If you get an answer of something like N*N+N+1, then just discard the smaller ones, because, again, when N gets large, the others don't matter anymore. And ignore if the operation is repeated some fixed number of times. O(5*N) is the same as O(N), because it's the ballpark we're looking for.
Added: As asked in the comments, here are the analysis of the first two methods:
The first one is easy. There are only two loops, the inner one is O(N), and the outer one just repeats that 3 times. So it's still O(N). (Remember - O(3N) = O(N)).
The second one is tricky. I'm not really sure about it. After looking at it for a while I understood why it loops at most only 50 times. Since this is not dependant on N at all, it counts as O(1). However, if you were to pass it, say, an array of only 10 items, all positive, it would go into an infinite loop. That's O(∞), I guess. So which one is it? I don't know...
I don't think there's a formal way of determining the big-O number for an algorithm. It's like the halting problem. In fact, come to think of it, if you could universally determine the big-O for a piece of code, you could also determine if it ever halts or not, thus contradicting the halting problem. But that's just my musings.

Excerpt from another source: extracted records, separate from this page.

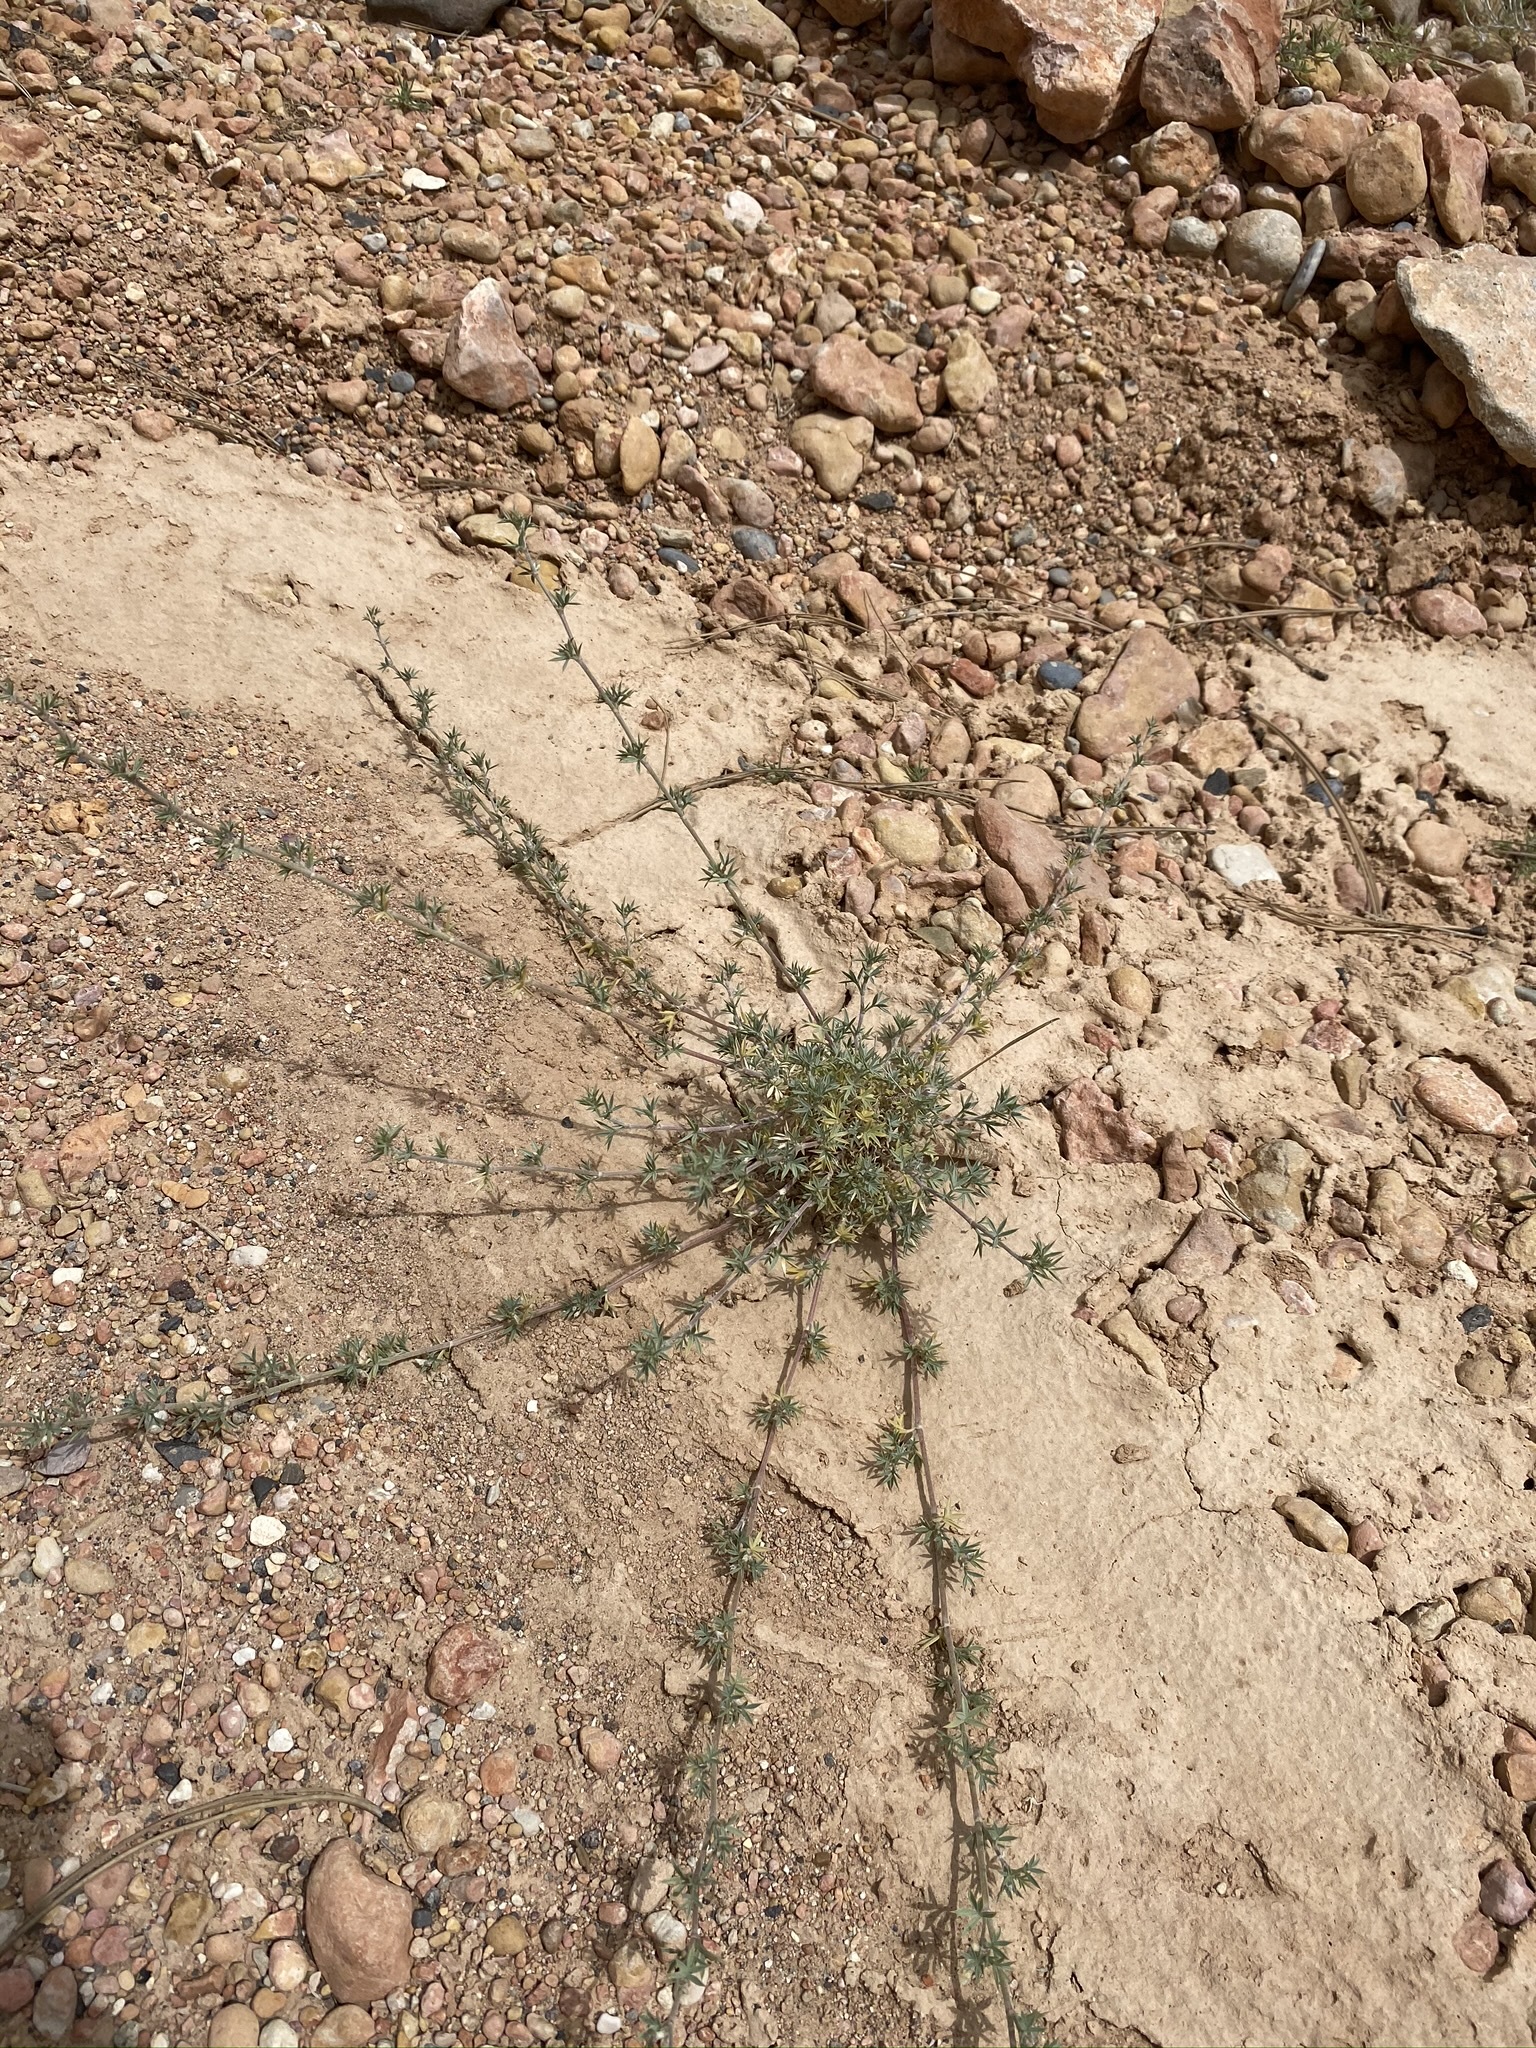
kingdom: Plantae
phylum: Tracheophyta
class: Magnoliopsida
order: Fabales
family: Fabaceae
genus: Astragalus
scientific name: Astragalus kentrophyta
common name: Prickly milk-vetch
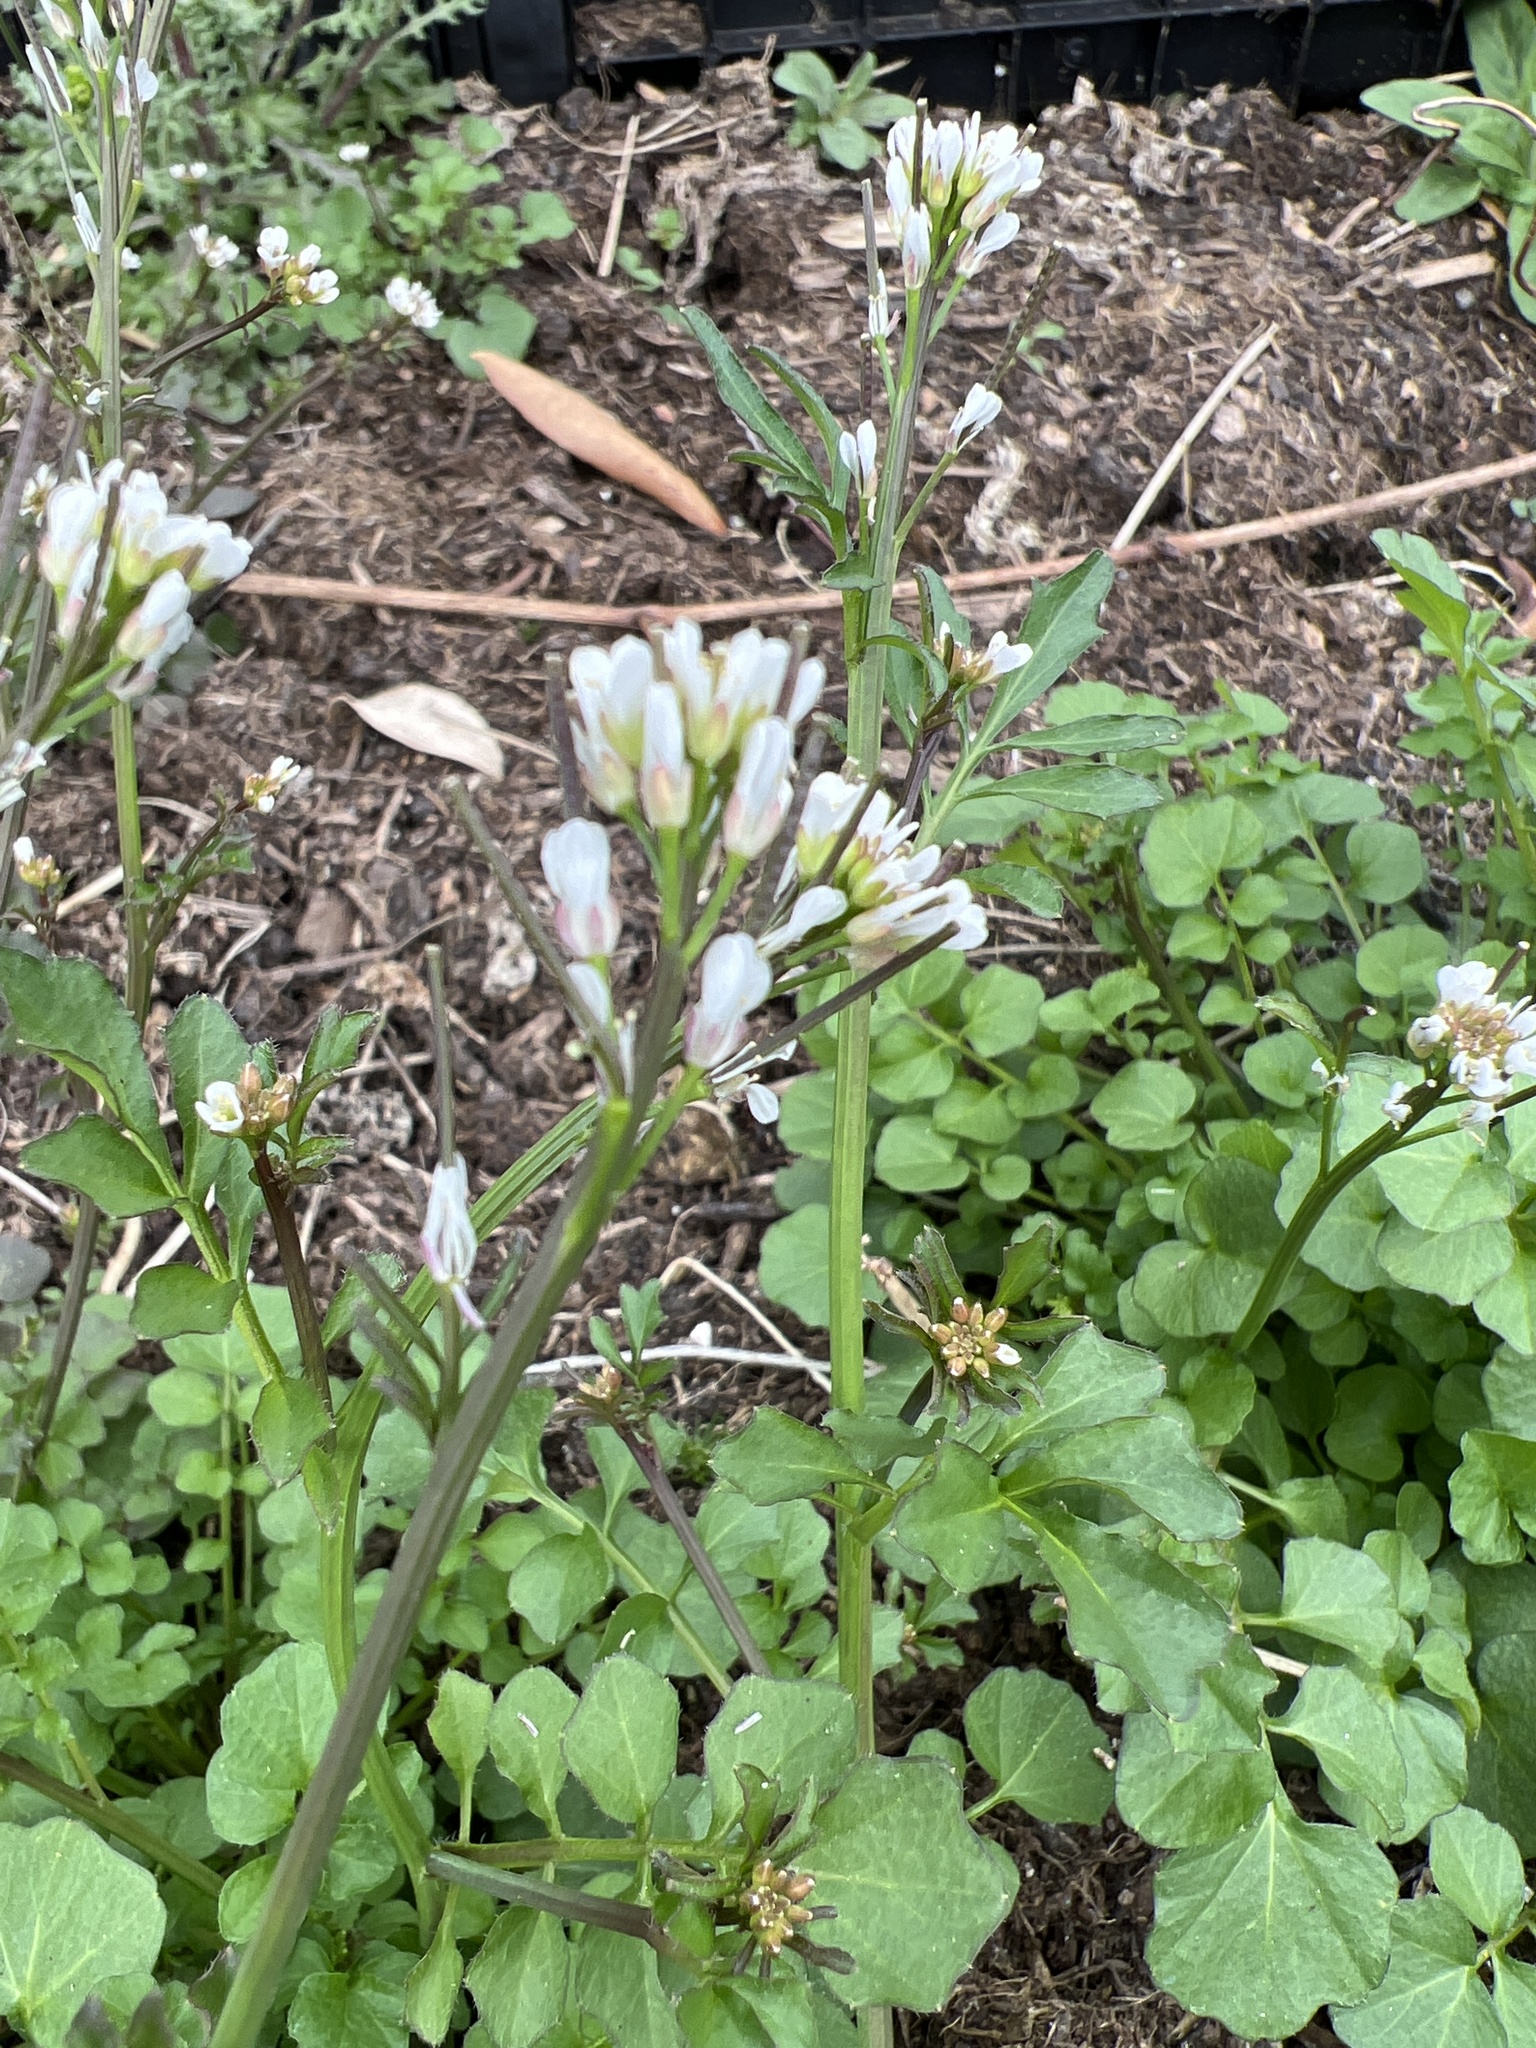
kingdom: Plantae
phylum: Tracheophyta
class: Magnoliopsida
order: Brassicales
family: Brassicaceae
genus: Cardamine
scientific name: Cardamine hirsuta
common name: Hairy bittercress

Typically I just go by... dunno, sort of a "gut feeling". Once you "get" what the Big-O represents, it becomes pretty intuitive. But for complicated algorithms it's not always possible to determine. Take Quicksort for example. On average it's O(N*logN), but depending on the data it can degrade to O(N*N). The questions you'll get on the test though should have clear answers.
The second one is 50 because big O is a function of the length of the input. That is if the input size changes from 1 million to 1 billion, the runtime should increase by 1000 if the function is O(N) and 1 million if it's O(n^2). However the second function runs in time 50 regardless of the input length, so it's O(1). Technically it would be O(50) but constants don't matter for big O.